▶ [Work required]:
Only the lines from the top of the data through the line with "left elbow: (365, 475)" should be repeated, each exactly as written.

▶ [Joint position lists]:

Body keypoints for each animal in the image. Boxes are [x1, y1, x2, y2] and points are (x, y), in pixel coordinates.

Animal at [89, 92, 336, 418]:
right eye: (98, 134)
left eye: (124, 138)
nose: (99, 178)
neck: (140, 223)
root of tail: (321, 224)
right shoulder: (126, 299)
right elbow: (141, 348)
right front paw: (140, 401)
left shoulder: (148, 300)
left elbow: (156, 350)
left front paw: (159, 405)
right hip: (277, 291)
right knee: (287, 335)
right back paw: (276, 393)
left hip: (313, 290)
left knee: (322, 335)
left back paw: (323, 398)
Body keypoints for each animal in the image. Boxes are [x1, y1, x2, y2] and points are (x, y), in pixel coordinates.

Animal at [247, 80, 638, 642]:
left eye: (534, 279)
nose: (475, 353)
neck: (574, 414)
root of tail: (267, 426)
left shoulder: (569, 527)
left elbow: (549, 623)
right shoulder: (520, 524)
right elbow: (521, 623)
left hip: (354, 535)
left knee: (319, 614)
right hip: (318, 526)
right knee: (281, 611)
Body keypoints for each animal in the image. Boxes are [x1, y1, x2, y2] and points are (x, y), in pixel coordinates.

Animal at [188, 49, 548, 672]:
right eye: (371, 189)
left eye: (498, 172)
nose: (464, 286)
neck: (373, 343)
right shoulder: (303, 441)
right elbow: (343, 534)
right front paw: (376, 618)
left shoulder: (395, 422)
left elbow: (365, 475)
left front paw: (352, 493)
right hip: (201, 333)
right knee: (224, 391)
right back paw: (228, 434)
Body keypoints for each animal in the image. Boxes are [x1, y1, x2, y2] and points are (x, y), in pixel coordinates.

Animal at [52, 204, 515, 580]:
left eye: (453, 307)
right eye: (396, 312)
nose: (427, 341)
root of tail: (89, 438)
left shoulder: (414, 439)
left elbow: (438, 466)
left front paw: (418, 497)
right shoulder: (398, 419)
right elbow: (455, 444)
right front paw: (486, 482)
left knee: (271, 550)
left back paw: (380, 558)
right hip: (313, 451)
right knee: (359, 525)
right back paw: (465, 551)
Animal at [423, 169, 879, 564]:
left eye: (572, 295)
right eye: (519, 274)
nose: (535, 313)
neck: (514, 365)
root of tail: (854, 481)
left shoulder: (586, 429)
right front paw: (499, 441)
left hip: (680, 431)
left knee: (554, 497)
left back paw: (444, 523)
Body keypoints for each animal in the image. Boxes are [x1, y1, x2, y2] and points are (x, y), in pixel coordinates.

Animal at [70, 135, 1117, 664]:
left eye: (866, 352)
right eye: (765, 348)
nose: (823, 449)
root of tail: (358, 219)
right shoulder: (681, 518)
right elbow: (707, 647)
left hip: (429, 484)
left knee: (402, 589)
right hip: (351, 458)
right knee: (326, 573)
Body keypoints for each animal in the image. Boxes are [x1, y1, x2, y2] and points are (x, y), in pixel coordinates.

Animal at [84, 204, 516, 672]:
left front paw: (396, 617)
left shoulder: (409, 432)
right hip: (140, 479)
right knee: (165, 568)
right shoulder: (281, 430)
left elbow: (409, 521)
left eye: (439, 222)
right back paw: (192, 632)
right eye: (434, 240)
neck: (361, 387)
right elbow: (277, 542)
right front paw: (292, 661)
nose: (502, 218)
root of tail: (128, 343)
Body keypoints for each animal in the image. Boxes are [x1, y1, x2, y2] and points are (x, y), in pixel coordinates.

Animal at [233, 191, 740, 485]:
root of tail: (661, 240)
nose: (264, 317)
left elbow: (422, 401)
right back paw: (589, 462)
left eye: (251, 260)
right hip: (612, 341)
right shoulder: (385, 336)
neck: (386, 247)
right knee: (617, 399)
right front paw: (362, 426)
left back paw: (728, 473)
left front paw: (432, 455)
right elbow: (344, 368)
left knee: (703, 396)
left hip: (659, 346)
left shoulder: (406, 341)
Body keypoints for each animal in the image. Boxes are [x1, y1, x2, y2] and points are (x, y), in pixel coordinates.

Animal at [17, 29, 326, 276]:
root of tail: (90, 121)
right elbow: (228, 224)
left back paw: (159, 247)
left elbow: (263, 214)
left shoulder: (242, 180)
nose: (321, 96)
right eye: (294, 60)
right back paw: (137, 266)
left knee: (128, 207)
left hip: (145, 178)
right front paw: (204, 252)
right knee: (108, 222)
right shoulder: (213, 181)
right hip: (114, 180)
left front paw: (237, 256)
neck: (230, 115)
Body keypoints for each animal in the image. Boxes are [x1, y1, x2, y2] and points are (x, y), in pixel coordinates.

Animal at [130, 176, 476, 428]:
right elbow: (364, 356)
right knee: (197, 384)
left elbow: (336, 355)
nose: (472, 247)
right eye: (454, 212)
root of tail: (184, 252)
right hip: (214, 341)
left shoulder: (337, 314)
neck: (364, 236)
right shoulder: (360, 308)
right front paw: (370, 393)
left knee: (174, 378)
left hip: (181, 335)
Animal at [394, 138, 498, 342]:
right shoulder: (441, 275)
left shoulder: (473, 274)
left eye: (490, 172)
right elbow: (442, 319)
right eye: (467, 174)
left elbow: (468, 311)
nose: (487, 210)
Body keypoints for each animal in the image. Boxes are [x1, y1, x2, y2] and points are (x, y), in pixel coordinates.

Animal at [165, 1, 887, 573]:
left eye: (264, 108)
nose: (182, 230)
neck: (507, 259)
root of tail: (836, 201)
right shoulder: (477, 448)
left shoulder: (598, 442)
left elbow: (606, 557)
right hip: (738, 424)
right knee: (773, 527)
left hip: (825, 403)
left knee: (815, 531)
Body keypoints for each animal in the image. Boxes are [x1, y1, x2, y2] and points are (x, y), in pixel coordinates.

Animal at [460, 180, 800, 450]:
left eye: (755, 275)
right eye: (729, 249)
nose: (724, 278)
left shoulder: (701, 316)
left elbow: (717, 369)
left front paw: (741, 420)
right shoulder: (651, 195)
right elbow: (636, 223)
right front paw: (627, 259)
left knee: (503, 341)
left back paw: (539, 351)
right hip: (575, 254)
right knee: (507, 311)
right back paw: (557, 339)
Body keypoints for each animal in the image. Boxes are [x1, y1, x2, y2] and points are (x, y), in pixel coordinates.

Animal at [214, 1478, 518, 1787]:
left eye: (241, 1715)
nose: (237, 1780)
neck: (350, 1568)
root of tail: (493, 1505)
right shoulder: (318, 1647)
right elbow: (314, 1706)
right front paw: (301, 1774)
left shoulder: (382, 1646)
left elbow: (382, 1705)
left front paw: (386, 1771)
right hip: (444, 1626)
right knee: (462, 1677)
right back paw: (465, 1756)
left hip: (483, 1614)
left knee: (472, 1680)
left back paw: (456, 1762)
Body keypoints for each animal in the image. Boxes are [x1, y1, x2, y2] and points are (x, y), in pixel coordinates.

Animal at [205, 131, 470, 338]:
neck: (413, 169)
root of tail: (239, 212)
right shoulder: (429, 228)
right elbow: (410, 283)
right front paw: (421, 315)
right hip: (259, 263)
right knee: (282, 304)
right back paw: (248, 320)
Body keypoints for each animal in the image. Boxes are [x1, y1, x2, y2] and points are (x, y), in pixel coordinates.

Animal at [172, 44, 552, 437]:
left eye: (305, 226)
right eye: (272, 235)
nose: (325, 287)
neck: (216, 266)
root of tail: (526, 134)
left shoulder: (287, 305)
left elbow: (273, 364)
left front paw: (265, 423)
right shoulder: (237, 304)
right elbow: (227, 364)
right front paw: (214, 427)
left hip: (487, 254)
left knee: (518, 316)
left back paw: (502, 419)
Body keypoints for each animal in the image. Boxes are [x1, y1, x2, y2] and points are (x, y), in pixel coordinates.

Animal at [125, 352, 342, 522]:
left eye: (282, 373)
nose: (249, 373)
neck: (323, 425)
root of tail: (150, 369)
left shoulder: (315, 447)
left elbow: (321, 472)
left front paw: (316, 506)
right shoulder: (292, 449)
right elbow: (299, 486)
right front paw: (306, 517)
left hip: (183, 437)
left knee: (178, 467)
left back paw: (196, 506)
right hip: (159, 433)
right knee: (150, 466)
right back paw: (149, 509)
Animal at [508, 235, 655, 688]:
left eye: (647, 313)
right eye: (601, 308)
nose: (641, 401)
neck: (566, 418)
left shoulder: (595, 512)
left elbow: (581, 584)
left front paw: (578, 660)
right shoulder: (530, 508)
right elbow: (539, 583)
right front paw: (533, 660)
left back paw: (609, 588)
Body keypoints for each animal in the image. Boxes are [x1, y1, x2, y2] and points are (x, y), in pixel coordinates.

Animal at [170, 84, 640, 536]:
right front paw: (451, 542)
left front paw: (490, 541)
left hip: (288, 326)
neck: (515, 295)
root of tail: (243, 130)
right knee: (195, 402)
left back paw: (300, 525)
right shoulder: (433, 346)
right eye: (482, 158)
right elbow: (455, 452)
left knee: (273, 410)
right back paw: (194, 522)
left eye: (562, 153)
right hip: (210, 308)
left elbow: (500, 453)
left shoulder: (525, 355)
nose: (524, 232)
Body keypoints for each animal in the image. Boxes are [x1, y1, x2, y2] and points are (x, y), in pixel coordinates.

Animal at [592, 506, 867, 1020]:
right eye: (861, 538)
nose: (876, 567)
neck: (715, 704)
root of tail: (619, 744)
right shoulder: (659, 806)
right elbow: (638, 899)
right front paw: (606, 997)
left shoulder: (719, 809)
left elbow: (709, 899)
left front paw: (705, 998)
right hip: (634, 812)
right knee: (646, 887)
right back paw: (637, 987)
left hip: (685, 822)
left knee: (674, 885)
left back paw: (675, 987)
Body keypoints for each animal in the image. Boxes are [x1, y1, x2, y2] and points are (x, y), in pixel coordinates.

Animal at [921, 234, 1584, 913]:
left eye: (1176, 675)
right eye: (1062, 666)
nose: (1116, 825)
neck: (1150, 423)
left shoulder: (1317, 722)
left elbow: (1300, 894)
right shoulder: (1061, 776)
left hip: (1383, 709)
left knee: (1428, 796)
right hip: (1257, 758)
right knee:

▶ [Response]:
Body keypoints for each animal in the image. Boxes are [x1, y1, x2, y2] and points are (x, y), in pixel coordinates.

Animal at [89, 92, 336, 418]:
right eye: (98, 134)
left eye: (124, 138)
nose: (99, 178)
neck: (140, 223)
root of tail: (321, 224)
right shoulder: (126, 299)
right elbow: (141, 348)
right front paw: (140, 401)
left shoulder: (148, 300)
left elbow: (156, 350)
left front paw: (159, 405)
right hip: (277, 291)
right knee: (287, 335)
right back paw: (276, 393)
left hip: (313, 290)
left knee: (322, 335)
left back paw: (323, 398)
Body keypoints for each animal in the image. Boxes are [x1, y1, x2, y2] and points are (x, y), in pixel coordinates.

Animal at [247, 80, 638, 642]:
left eye: (534, 279)
nose: (475, 353)
neck: (574, 414)
root of tail: (267, 426)
left shoulder: (569, 527)
left elbow: (549, 623)
right shoulder: (520, 524)
right elbow: (521, 623)
left hip: (354, 535)
left knee: (319, 614)
right hip: (318, 526)
right knee: (281, 611)
Body keypoints for each animal in the image. Boxes are [x1, y1, x2, y2] and points are (x, y), in pixel coordinates.

Animal at [188, 49, 548, 672]:
right eye: (371, 189)
left eye: (498, 172)
nose: (464, 286)
neck: (373, 343)
right shoulder: (303, 441)
right elbow: (343, 534)
right front paw: (376, 618)
left shoulder: (395, 422)
left elbow: (365, 475)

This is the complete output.